Glitschige Invasion: Regenwürmer zerstören Fußballplatz

30. Oktober 2020 - 12:04 Uhr

Würmer machen Sportplatz unbespielbar

Gras, ein paar Bäume drumherum - im Hintergrund ein kleines Vereinsheim: Auf den ersten Blick sieht es bei der SG Lautern im hessischen Lautertal (Odenwald) wie bei einem typischen Fußballverein aus. Doch der Schein trügt, denn unter der Erde tobt eine echt Regenwurm-Invasion. Die Bilder zeigen wir im Video.

Regenwürmer wurden zur Plage für Kreisliga-Mannschaft

Regenwürmer leben ja bekanntlich unter der Erde, vernichten abgestorbene Pflanzenteile und halten den Boden locker. Wie konnten sie dennoch einem Sportplatz so zusetzen? Das Problem ist das, was hinten rauskommt: Der Kot von mehreren hunderttausend Würmern wird in Form einer glitschigen Schicht auf den Rasen transportiert. Was unter der Oberfläche für saubere "Wurmwohnungen" sorgt, bereitet den Fußballern der Kreisliga D echte Probleme: Ihre Stollenschuhe finden beim Spielen keinen Halt mehr.

Fußballmannschaft muss auf andere Sportplätze ausweichen

Einer von hunderttausenden Regenwürmern auf dem Sportplatz.
Einer von hunderttausenden Regenwürmern auf dem Sportplatz.
© RTL

Regelmäßiges Training und Heimspiele vor den eigenen Fans? Kaum noch möglich: Aktuell muss die Mannschaft von Tag zu Tag entscheiden, ob ein Training möglich ist und, falls nicht, spontan auf die Sportplätze der benachbarten Orte ausweichen. "Unser Ziel ist der Aufstieg, aber mit solchen Rahmenbedingungen ist das nicht möglich", erzählt uns Platzwart Stefan Röhm im Gespräch mit RTL. Zudem bringt es den Verein immer mehr in finanzielle Schieflage, da ohne Spiele die wichtigen Ticketeinnahmen ausbleiben und für das Training auf fremden Sportplätzen zusätzlich Gebühren anfallen.

SG Lautern im Odenwald: Fußballspiele werden zur Rutschpartie

Stefan Röhm, Platzwart der SG Lautern, verteilt Sand auf dem von Regenwürmern befallenen Sportplatz.
Platzwart Stefan Röhm will mit Sand gegen die Würmer vorgehen.
© RTL

Bei all diesen Schwierigkeiten sollte aber nicht unerwähnt bleiben, dass es sich bei der Regenwurmplage um ein Problem "Made in Lautern" handelt: Weil die Anwohner den Geruch von gemähtem und kompostiertem Gras nicht mochten, entschlossen sich die Verantwortlichen des Vereins, den Platz zu mulchen. Dabei bleibt das Gras auf dem Rasen liegen und wird damit zum Schlaraffenland für Würmer.
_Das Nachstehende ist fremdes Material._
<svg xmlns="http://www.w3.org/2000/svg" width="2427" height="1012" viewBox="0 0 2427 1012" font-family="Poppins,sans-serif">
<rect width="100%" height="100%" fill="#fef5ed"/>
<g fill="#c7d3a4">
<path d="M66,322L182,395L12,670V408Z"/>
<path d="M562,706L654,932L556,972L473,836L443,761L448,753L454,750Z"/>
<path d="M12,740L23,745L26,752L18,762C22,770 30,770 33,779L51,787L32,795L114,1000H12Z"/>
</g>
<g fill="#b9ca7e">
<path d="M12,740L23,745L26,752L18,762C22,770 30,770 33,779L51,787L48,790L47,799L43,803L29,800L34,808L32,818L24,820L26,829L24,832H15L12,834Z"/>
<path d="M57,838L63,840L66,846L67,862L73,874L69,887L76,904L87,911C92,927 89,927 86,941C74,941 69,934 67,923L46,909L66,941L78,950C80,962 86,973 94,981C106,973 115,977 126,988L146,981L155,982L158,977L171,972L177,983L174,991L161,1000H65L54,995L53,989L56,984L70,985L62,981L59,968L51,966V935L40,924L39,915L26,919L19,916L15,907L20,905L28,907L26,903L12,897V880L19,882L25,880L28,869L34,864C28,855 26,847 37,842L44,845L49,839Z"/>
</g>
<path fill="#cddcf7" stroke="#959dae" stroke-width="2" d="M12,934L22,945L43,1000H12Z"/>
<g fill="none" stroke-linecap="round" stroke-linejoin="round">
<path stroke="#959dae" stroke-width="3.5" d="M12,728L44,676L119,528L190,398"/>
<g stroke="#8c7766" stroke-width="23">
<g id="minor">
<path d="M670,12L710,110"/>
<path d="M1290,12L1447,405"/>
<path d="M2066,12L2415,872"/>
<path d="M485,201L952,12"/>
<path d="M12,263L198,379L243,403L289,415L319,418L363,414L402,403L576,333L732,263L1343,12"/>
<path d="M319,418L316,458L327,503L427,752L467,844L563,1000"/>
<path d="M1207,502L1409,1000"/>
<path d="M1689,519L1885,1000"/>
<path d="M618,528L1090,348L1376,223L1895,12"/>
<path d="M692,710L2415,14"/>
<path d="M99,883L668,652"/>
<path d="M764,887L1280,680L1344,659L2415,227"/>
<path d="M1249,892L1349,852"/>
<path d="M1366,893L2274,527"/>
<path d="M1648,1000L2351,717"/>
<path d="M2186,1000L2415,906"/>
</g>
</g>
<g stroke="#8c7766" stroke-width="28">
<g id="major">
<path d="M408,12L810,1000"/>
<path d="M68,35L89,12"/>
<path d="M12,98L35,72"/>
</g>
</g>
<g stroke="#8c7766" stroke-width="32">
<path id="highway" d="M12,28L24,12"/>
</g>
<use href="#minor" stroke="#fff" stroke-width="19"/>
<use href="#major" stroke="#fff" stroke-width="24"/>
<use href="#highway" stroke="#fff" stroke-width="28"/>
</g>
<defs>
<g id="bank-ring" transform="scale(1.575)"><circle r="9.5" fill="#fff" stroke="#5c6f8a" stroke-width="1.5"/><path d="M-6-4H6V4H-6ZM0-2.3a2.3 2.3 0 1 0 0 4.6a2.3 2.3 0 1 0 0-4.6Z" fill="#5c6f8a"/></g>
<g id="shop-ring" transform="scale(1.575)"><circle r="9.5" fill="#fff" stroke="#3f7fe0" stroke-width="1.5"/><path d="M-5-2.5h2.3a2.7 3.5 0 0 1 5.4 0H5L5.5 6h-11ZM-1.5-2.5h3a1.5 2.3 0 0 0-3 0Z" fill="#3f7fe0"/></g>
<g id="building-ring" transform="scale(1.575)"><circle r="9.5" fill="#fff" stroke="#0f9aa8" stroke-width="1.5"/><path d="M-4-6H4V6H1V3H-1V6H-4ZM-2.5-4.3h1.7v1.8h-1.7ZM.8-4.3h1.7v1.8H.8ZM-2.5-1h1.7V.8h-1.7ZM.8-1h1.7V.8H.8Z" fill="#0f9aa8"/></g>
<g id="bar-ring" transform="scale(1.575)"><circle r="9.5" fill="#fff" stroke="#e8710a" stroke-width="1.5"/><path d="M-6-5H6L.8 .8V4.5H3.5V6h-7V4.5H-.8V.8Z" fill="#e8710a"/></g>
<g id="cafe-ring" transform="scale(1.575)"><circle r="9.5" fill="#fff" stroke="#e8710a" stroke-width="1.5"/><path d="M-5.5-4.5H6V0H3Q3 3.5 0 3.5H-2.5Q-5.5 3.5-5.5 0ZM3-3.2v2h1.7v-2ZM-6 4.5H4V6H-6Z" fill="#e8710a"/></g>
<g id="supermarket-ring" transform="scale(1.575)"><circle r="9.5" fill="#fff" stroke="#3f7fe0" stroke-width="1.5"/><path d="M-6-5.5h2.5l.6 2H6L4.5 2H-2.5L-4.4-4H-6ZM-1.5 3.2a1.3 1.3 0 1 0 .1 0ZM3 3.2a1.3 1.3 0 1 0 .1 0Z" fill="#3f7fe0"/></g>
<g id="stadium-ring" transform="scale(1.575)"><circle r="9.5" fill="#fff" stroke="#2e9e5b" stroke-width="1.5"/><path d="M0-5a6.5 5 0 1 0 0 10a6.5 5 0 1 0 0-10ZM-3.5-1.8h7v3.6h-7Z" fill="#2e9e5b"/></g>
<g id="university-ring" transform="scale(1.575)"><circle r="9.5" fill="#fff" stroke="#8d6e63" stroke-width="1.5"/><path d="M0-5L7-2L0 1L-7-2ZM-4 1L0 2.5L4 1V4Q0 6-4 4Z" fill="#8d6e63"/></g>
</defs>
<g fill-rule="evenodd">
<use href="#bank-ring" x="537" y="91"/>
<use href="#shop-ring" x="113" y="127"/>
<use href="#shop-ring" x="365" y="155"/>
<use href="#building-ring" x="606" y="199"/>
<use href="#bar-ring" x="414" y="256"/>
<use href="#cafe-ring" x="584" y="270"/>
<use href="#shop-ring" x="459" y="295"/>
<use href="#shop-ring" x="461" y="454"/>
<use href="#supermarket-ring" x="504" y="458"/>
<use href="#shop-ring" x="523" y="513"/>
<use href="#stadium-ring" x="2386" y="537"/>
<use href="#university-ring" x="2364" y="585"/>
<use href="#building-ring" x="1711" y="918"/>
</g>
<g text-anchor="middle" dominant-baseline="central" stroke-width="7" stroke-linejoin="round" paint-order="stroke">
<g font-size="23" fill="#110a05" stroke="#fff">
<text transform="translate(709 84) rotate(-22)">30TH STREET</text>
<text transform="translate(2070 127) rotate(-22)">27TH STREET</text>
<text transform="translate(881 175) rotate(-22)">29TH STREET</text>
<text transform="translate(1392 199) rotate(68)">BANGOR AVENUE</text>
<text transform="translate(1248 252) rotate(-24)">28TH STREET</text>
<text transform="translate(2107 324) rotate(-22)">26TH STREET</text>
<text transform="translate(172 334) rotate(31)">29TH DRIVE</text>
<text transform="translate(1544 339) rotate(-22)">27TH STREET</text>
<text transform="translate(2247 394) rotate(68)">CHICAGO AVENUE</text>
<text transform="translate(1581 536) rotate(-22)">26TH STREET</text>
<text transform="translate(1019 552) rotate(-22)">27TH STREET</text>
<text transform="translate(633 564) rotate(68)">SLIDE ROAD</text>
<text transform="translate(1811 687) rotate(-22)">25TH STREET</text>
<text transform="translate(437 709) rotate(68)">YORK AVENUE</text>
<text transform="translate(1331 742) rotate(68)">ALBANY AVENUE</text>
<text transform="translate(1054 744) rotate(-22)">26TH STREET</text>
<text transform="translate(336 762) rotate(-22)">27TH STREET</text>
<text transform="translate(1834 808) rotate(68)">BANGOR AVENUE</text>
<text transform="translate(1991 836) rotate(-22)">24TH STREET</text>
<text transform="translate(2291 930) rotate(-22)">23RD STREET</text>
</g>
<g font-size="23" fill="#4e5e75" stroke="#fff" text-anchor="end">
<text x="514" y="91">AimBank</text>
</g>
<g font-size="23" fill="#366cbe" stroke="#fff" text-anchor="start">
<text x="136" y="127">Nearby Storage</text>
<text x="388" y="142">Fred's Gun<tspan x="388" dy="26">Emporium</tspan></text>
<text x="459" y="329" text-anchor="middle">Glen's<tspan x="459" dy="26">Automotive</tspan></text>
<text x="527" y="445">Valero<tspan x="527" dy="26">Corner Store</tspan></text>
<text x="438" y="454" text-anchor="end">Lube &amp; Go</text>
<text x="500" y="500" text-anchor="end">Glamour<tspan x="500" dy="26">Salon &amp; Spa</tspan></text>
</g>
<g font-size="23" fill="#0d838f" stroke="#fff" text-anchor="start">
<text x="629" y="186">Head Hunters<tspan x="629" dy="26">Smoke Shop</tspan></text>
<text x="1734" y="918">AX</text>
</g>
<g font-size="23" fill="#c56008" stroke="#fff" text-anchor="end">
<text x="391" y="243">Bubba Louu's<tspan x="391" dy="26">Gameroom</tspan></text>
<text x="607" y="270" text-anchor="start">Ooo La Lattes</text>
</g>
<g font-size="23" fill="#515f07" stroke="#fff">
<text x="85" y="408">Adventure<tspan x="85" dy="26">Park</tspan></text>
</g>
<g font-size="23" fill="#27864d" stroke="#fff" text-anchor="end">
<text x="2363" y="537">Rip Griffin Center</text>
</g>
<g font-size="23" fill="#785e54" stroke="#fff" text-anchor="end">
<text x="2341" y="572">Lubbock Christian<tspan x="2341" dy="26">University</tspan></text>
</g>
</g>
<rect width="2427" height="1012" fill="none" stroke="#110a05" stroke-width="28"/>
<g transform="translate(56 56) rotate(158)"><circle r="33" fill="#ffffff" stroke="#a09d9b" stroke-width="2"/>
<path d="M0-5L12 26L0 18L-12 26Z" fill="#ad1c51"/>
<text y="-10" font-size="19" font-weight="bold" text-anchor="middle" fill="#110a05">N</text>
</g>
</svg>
Experten des Nabu raten dem Verein übrigens, den Platz trotz der Würmer intensiv zu nutzen. "Man könnte dann noch Sand dazu geben, und dann sollte sich das Problem in relativ kurzer Zeit selbst lösen", rät Frank Uwe Pfuhl vom hessischen Naturschutzbund. Den Fußballern steht also wohl noch die ein oder andere Rutschpartie bevor.